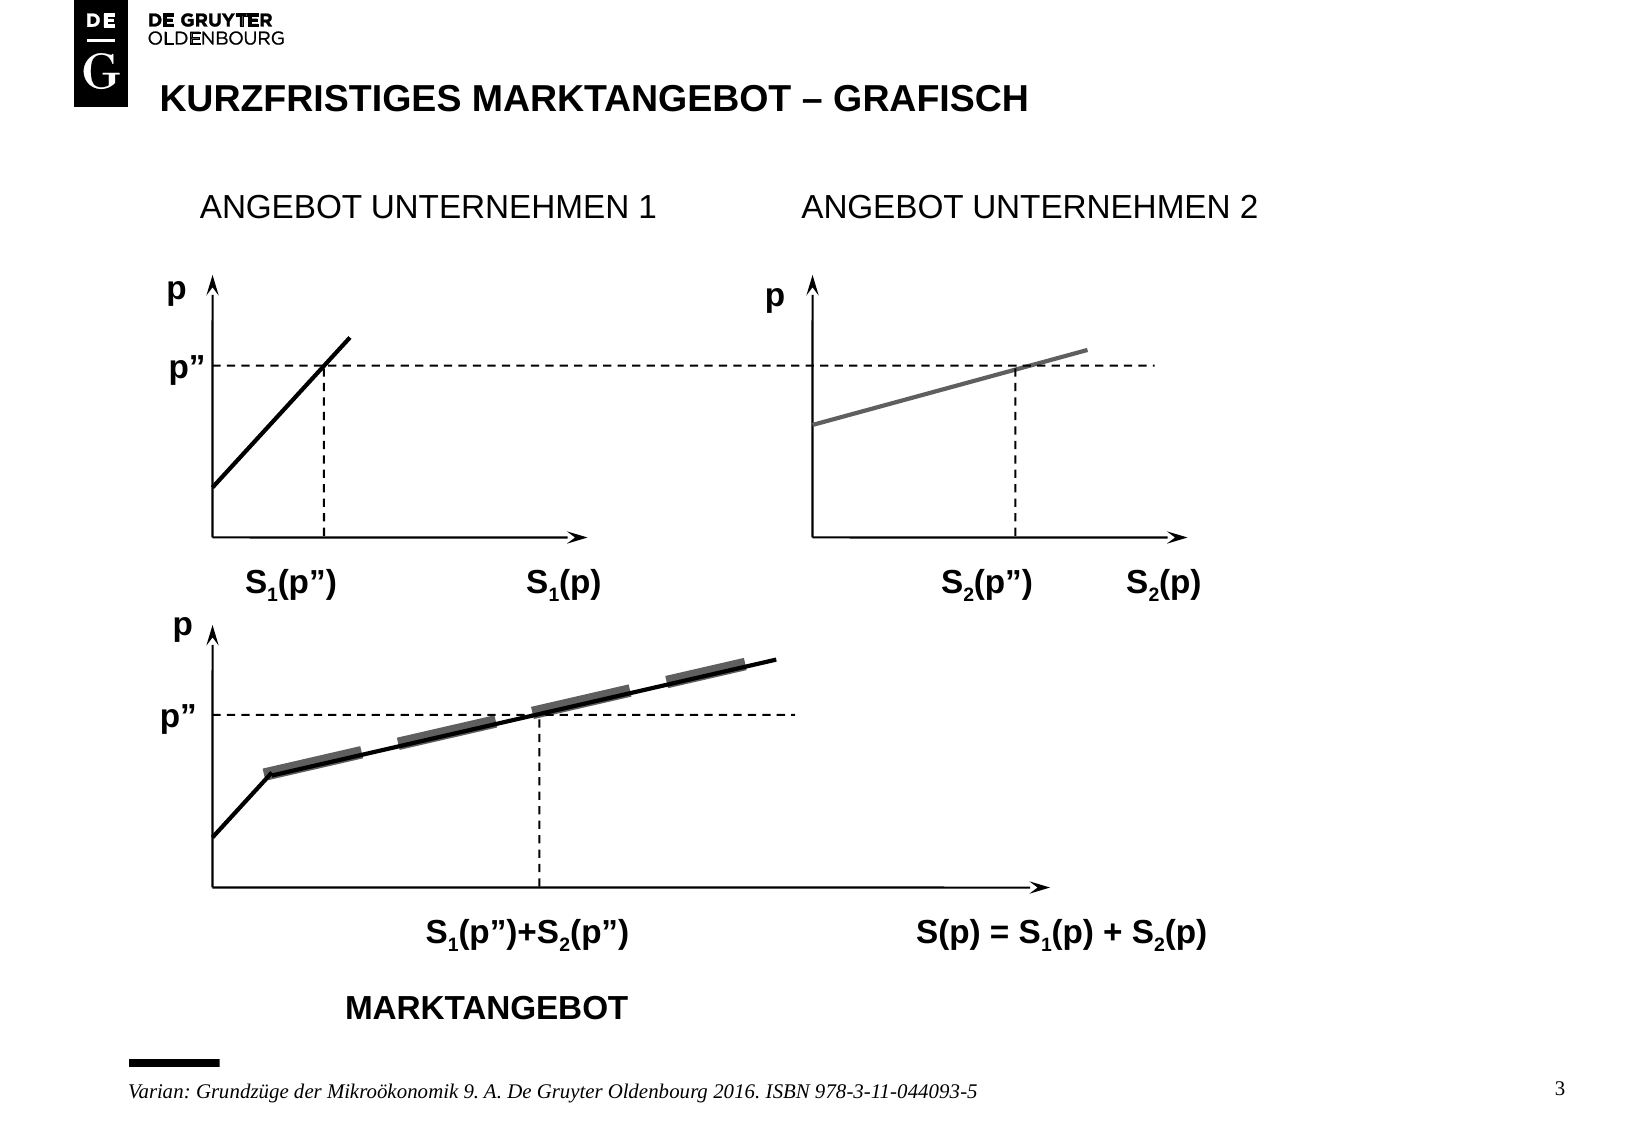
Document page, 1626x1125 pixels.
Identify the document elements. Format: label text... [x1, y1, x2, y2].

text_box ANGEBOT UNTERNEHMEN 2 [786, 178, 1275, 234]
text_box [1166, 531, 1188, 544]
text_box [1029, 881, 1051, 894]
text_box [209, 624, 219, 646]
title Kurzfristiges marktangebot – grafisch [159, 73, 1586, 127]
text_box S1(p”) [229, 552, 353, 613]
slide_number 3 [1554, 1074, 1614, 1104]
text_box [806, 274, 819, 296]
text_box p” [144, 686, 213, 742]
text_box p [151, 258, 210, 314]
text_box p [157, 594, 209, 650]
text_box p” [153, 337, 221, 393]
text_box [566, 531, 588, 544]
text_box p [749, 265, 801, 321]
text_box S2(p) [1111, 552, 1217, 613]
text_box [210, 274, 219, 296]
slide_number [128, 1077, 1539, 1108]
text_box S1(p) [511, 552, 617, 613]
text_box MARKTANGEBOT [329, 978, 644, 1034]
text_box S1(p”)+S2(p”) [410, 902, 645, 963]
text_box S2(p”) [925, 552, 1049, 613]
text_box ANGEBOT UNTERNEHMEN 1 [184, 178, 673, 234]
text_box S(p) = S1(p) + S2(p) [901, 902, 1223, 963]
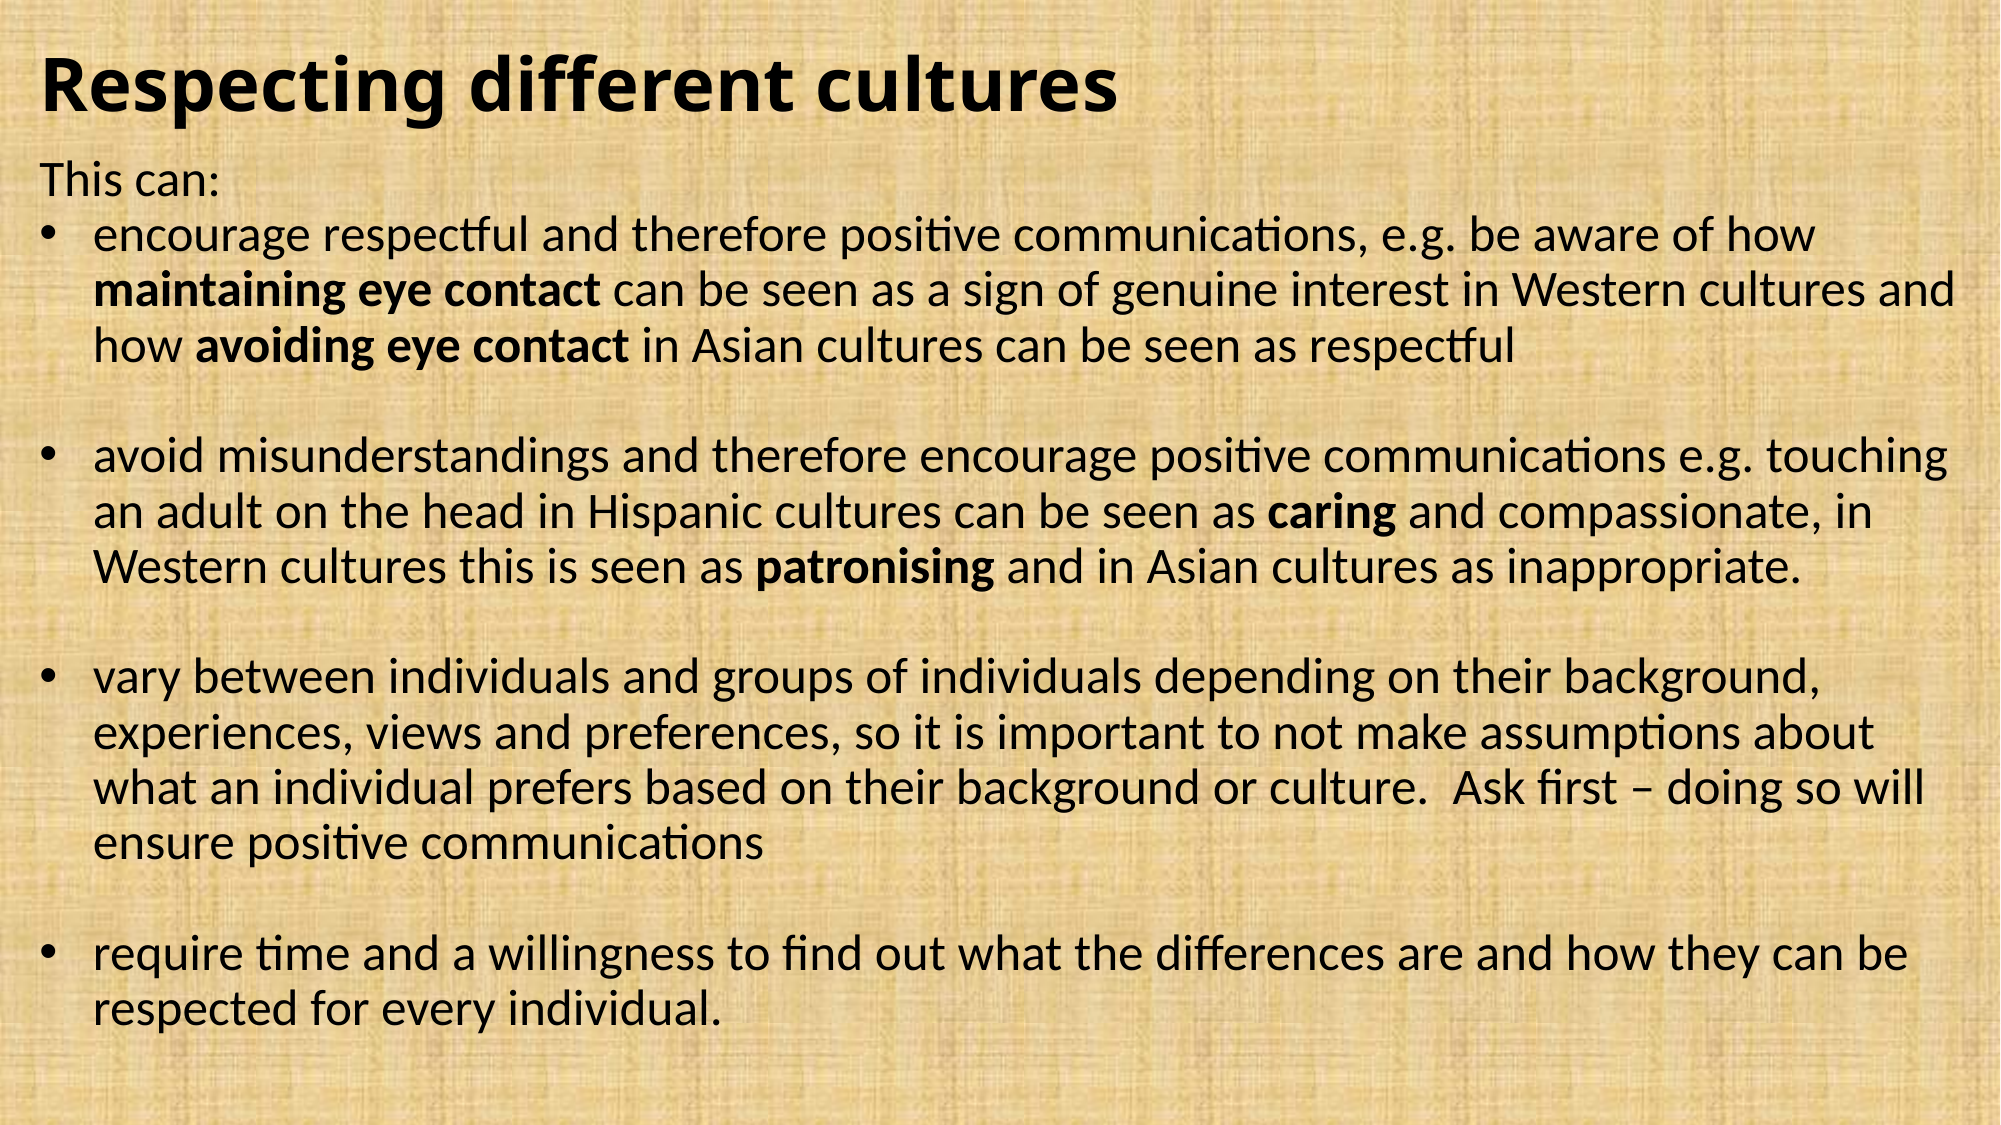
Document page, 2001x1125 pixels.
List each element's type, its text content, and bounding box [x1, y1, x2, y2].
○ ○ ○
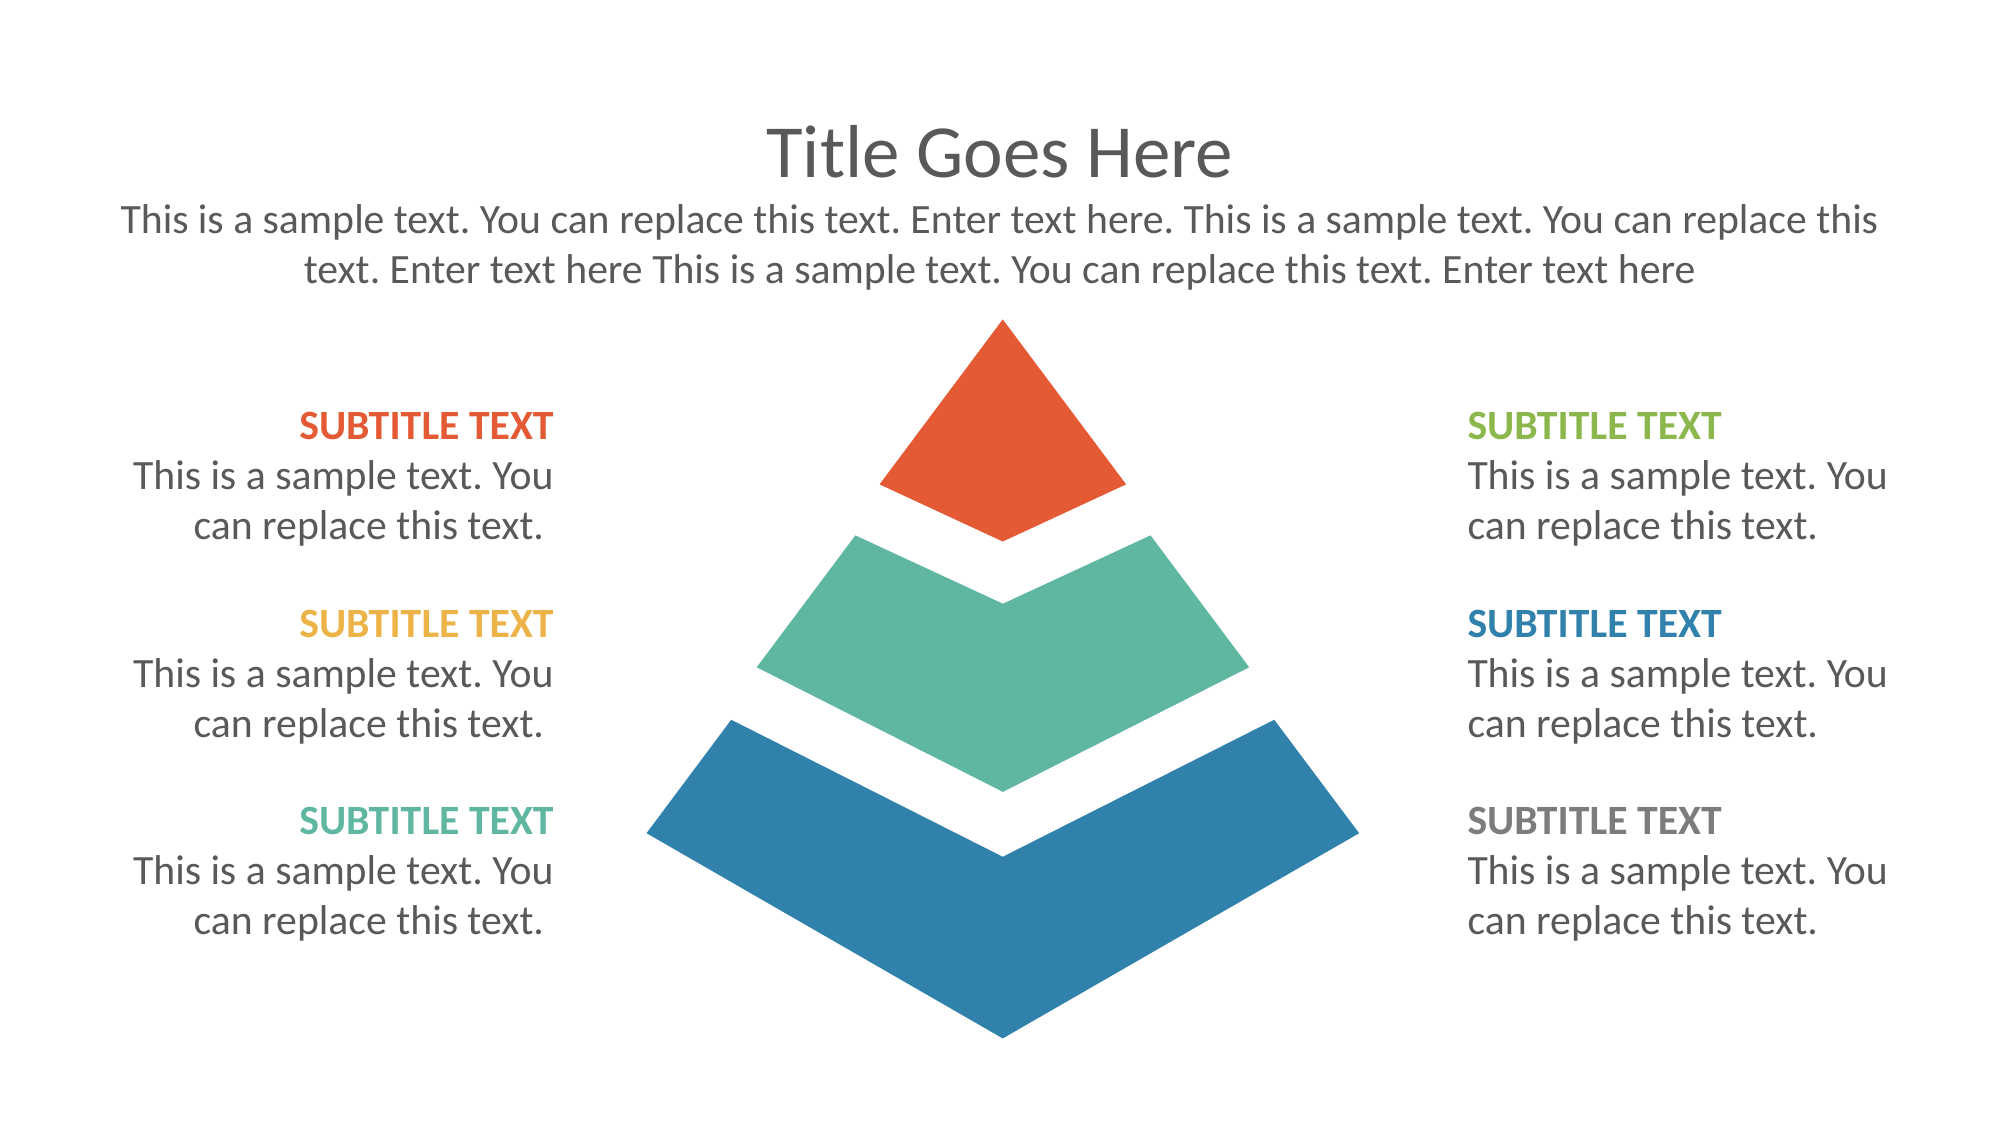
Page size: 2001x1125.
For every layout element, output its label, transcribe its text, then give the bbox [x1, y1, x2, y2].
○ ○ ○
How to complete this task:
Print, exactly, each line above from the one with "slide_number [128, 1077, 1539, 1108]" to the one with "List each element's", end lines included. Leave pictures out of it.

Answer to the problem:
slide_number [128, 1077, 1539, 1108]
text_box S1(p) [511, 552, 617, 613]
text_box MARKTANGEBOT [329, 978, 644, 1034]
text_box S1(p”)+S2(p”) [410, 902, 645, 963]
text_box S2(p”) [925, 552, 1049, 613]
text_box ANGEBOT UNTERNEHMEN 1 [184, 178, 673, 234]
text_box S(p) = S1(p) + S2(p) [901, 902, 1223, 963]
Document page, 2001x1125 pixels.
List each element's type, its text content, and bounding box [x1, y1, x2, y2].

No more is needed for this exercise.